There are many different ways of achieving each of these steps. Because of the variations that are possible at each of these steps, Presenter-First is really a general approach rather than just a single specific approach. Some variations to consider:

  • When a Presenter is created, its typically wired up to communicate with other Presenters (either in a peer-to-peer arrangement or in a parent-child arrangement) and with other Models and Services. Often, Dependency Injection is used to help create and wire up Presenters to other objects.
  • The Presenter itself can be responsible for explicitly creating a View for itself and then expose it through a property (e.g. MyPresenter.View). It’s not likely that the Presenter will create a specific View class – this would reduce flexibility and introduce tight coupling – it’s more likely that the Presenter will use a DI container or some form of configuration driven mechanism to create a suitable View. More often, the View creation mechanism is external to the Presenter and Views can be created implicitly (as is the case when using implicit DataTemplates in WPF) or explicitly by using a View factory of some sort that creates an instance of a specific View class according to some external configuration.
  • Once the View is created, it is ‘connected’ to the Presenter. I personally dislike any model where the Presenter has explicit knowledge of a View (say through an IView interface reference) regardless of how the View was created. I much prefer the model where the View is an observer of the Presenter and the Presenter goes about its business altering and managing its state, according to the presentation logic it encapsulates, and the View updates itself accordingly through bindings and behaviors. I’ll be posting much more on this in a later post…

To some developers, presenter-first composition feels more natural and ‘pure’ since the View creation can be abstracted away allowing them to focus on the logical non-UI structure (Presenters and other non-UI Models and Services) of the application.

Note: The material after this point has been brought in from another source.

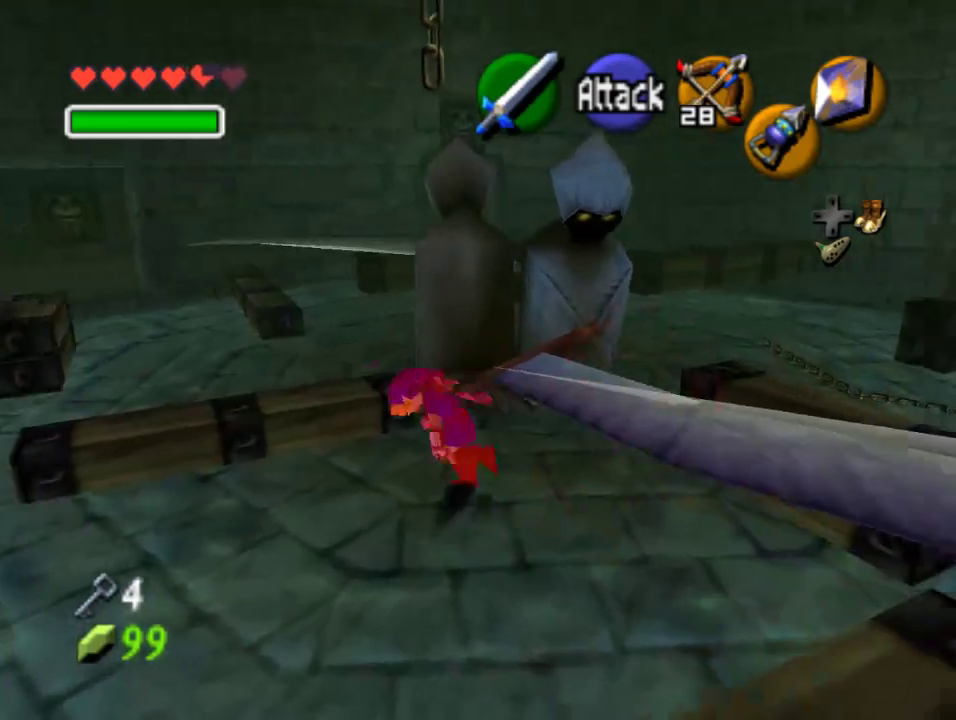
{"buttons": [], "left_stick": "right", "events": [[200, "left_stick", "right"]]}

For any one particular use case or screen in the application, one or more presenters will be in play and the developer can write unit tests for this combination of presenters without having to test by automating through the UI. In extreme cases, the application may even be driven completely ‘headless’ and not require a UI at all, and be able to be driven through a command line interface (nice for the purists but not generally useful IMHO).

The downside with this approach is that it tends to be complex, making it very difficult to understand how the various pieces of the application get created and connected together. Since the UI is constructed at run-time as a result of the interaction of many components, to understand the structure of an application, you often have to spend many happy hours in the debugger tracing through everything and seeing what gets created, when and by whom. It also is very difficult to provide any kind of visual tooling experience for applications constructed in this way.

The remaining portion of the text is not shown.